How I implemented json-to-elm

(5 times!)

Pretext

json-to-elm is a tool that can take many forms of input and generate valid Elm code. The tool is designed to reduce the amount of time developers spend writing decoders in Elm. We’ll discuss the reasoning behind creation and the 5 different implementation passes that took it to where it is today.

This post is intended to help promote some ideas on how to represent complex data inside Elm, in particularly, how abstract syntax trees can be used to create powerful tooling. It also focuses on the “get it done” mantra that I like to follow.

History

In the old days of Elm, nobody really used decoders that much. Nobody was using Elm in production — and so all Json endpoints were either examples, non-existant, or written just for Elm. They would either decode a single field, or just pull out small bits and pieces.

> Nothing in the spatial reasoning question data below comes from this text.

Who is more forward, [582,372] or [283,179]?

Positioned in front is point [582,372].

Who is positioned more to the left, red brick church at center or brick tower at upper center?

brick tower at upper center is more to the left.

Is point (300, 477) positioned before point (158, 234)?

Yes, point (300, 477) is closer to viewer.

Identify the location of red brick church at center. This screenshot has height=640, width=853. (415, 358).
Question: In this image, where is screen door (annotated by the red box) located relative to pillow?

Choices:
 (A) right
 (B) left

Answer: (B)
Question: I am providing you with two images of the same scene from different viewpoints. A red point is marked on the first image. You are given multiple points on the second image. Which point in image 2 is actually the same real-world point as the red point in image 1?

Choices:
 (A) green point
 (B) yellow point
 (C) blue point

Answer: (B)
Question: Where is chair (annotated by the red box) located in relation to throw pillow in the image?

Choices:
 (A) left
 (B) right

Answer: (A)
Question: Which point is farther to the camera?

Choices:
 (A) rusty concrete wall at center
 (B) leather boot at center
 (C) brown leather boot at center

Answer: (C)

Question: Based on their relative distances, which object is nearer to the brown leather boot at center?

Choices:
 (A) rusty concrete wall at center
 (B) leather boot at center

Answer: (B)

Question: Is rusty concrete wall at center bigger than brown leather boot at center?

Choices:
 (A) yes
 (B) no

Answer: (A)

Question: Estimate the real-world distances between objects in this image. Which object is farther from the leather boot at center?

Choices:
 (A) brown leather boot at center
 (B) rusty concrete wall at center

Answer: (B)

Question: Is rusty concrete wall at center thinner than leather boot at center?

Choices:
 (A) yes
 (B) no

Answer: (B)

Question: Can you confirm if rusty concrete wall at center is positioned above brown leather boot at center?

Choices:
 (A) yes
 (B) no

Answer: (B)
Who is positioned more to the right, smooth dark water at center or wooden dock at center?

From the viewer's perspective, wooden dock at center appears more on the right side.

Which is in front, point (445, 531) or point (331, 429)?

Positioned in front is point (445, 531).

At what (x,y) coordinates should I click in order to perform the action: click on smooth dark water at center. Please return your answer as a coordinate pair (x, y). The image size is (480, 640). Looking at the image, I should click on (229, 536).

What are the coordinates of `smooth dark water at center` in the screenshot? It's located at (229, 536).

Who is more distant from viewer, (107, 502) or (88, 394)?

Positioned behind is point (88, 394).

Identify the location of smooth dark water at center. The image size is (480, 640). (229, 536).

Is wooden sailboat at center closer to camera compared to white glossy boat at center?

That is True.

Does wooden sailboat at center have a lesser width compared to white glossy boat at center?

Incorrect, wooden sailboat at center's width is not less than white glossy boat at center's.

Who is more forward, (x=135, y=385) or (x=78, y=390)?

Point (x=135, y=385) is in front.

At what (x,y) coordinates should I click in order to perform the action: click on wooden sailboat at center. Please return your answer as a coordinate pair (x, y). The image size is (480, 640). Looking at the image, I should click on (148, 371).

In production, though, your APIs might not always be so nice. In fact, the majority of decoders I’ve seen in production have had more fields that the Core Json library can handle. In times long past, we would use the infix operator |: from the Json.Decode.Extra package. Which means we would have code that looks like this:

decodeModel : Json.Decode.Decoder Model
decodeModel =
Json.Decode.succeed Model
|: ("language" := Json.Decode.string)
|: ("repos" := Json.Decode.list decodeRepo)
|: ("templates" := decodeTemplates)

As I discussed in Json decoding is still hard, this has a number of flaws. It’s hard to refactor, the error messages are no good, you can introduce runtime errors in your code just by reordering fields in your model during refactoring. You can also generate all of this automatically. In fact, I did, by putting

type alias Model = 
{ language : String
, repos : List Repo
, templates : Templates
}

into http://json2elm.com, and it generated the decoders for me. I wrote this while at NoRedInk, and I faced a whole bunch of problems when fleshing out a new feature due to Json decoders. I like to believe that if a task takes a long time and it can be automated, it should be automated. So, I should automate it!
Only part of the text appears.